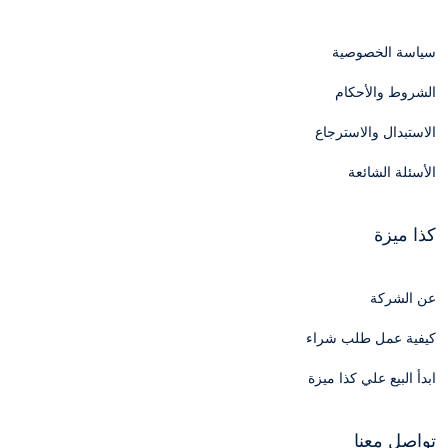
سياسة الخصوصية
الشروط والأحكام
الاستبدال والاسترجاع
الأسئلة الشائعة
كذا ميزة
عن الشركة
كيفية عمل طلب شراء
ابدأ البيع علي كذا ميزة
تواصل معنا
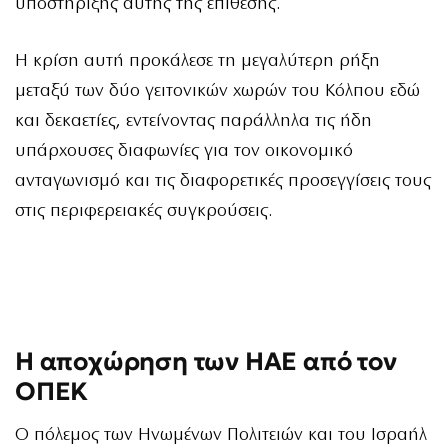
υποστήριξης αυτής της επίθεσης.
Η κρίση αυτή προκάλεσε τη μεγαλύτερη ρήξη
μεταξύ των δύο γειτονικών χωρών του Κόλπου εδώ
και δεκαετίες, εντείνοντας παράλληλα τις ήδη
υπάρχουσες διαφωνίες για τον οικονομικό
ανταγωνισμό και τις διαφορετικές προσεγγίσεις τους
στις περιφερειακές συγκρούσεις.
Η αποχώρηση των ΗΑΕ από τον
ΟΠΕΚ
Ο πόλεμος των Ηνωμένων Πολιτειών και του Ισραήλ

☆ ☆ ☆ ☆ ☆

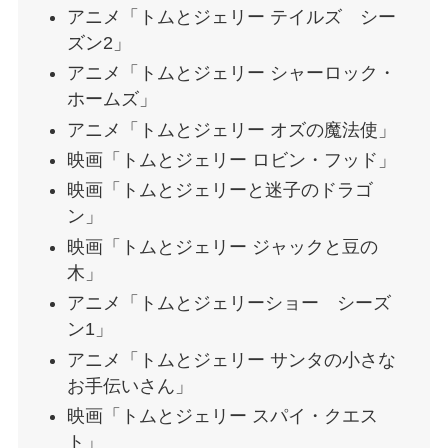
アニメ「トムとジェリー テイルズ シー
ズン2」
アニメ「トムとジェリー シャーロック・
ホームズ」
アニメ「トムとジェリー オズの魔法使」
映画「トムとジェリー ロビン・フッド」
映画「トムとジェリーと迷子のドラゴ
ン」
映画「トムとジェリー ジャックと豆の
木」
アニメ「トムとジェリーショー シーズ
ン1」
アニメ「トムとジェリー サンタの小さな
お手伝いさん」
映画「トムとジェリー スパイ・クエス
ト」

☆ ☆ ☆ ☆ ☆

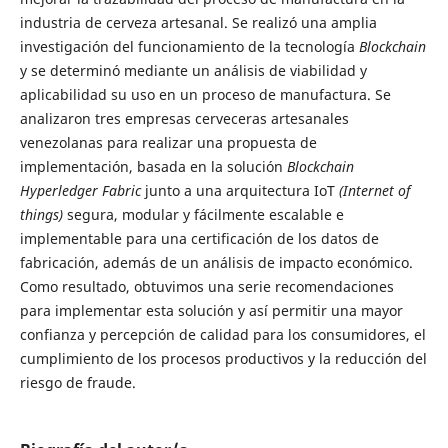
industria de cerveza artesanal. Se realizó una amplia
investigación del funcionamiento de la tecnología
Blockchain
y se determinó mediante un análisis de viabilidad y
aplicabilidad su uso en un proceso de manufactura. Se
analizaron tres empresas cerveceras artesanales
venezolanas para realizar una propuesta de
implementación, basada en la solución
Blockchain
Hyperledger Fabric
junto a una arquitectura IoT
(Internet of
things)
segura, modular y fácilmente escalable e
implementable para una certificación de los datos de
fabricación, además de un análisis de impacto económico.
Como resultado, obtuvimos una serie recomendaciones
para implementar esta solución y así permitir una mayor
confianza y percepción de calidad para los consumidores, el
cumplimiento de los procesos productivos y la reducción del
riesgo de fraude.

☆ ☆ ☆ ☆ ☆

» **WHAT THE EXERCISE ASKS**
Copy out the lines from the one with "υποστήριξης αυτής της επίθεσης." to the one with "Ο πόλεμος των", swapping "κρίση" for "διαμάχη" and leaving everything else unchanged.

» **RESULT**
υποστήριξης αυτής της επίθεσης.
Η διαμάχη αυτή προκάλεσε τη μεγαλύτερη ρήξη
μεταξύ των δύο γειτονικών χωρών του Κόλπου εδώ
και δεκαετίες, εντείνοντας παράλληλα τις ήδη
υπάρχουσες διαφωνίες για τον οικονομικό
ανταγωνισμό και τις διαφορετικές προσεγγίσεις τους
στις περιφερειακές συγκρούσεις.
Η αποχώρηση των ΗΑΕ από τον
ΟΠΕΚ
Ο πόλεμος των Ηνωμένων Πολιτειών και του Ισραήλ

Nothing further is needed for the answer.